Since both the VAST and L.A. shows were more about cultural socializing than the art itself, it’s doubtful many viewers knelt over Sanchez’s bullet casings long enough to ponder their layered meanings. Too bad; they’re there. Because he’s originally from Mexico (he’s lived in America for 17 years but says Mexico still resonates in much of his work), Sanchez is attuned to the violent chaos of the border, and because he became an artist, he wanted to address it in some metamorphic way. The empty shells offered a flexible metaphor for transformation: Although they symbolize disorder, they can be arranged in a precise pattern; although they symbolize lethal power, they can be toppled by a child. And for an artist preoccupied with presence and absence, a spent cartridge evokes both: Its emptiness forcefully calls to mind exactly what it’s been emptied of.
“What I find exciting about Javier’s work is that it doesn’t shout at me,” says VAST gallerist Sam McMackin. It’s quietude. “I love its minimalism, too.”

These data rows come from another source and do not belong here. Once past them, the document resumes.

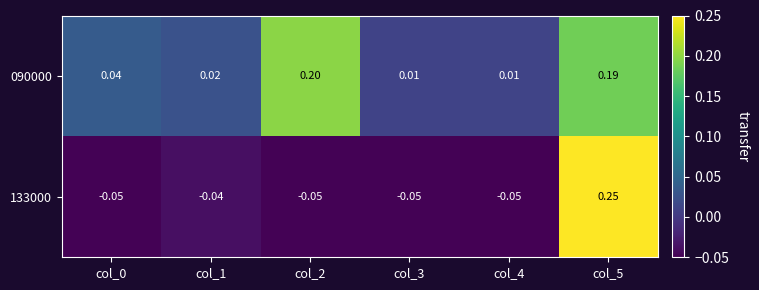

Which series has the widest spread of values?

133000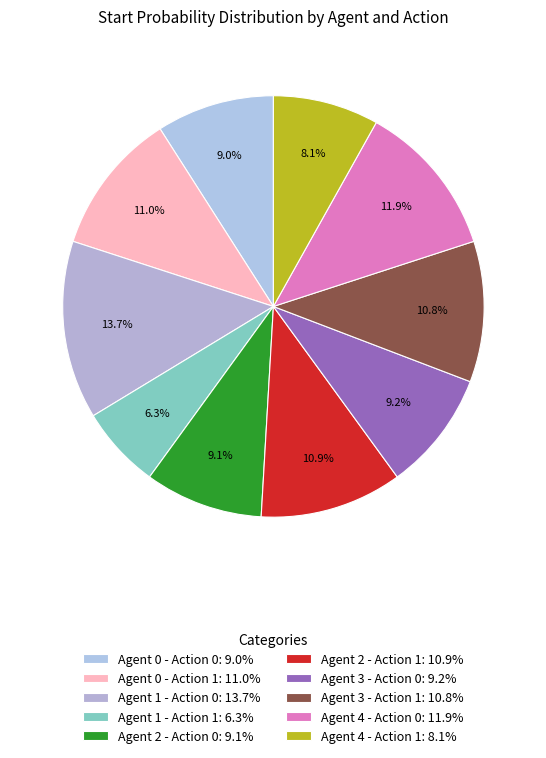

How many slices are in this pie chart?

10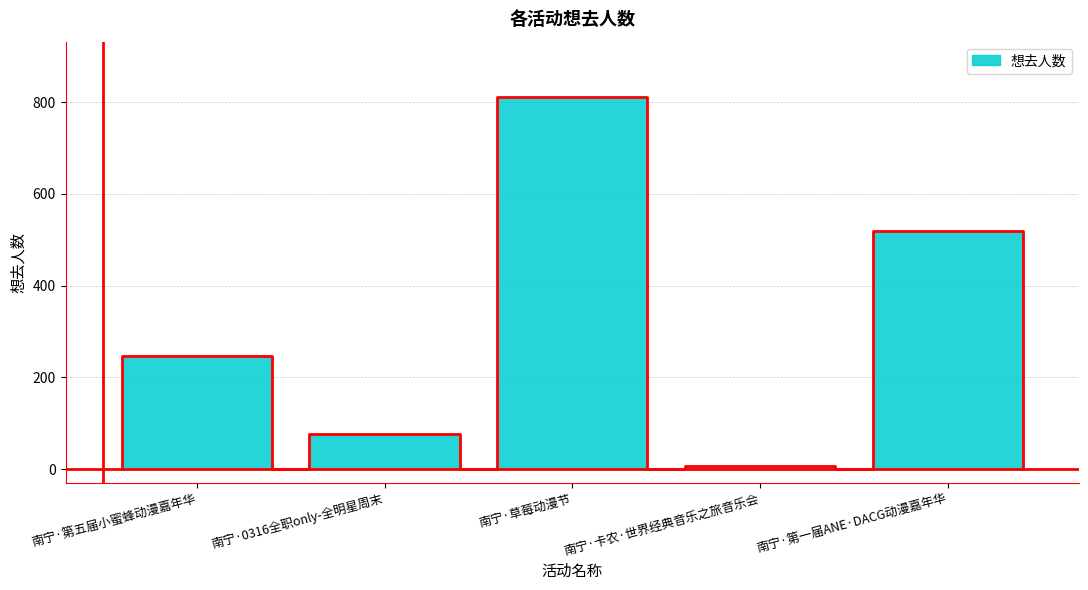

Reading left to right, what are all the values shown in this chart?

南宁·第五届小蜜蜂动漫嘉年华=247	南宁·0316全职only-全明星周末=77	南宁·草莓动漫节=810	南宁·卡农·世界经典音乐之旅音乐会=7	南宁·第一届ANE·DACG动漫嘉年华=518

Sanchez gets up from the table and walks into his garage, crowded with the boxed components of previous work. He stands over a bucket of sand on the floor. Among his future plans is an installation in VAST’s corner of the Life is Beautiful festival. “I’m going to do something using natural materials from the desert, sand, sound, video — not an object, but an idea. Very simple,” he says. Well, not so simple that he actually knows what form it will take. Yet. He’s still in that heady exploratory zone that must represent peak fun for the conceptual artist. “I have to play with it for a while,” he says, scooping up a handful of sand. A few more walks with Luna ought to clinch it.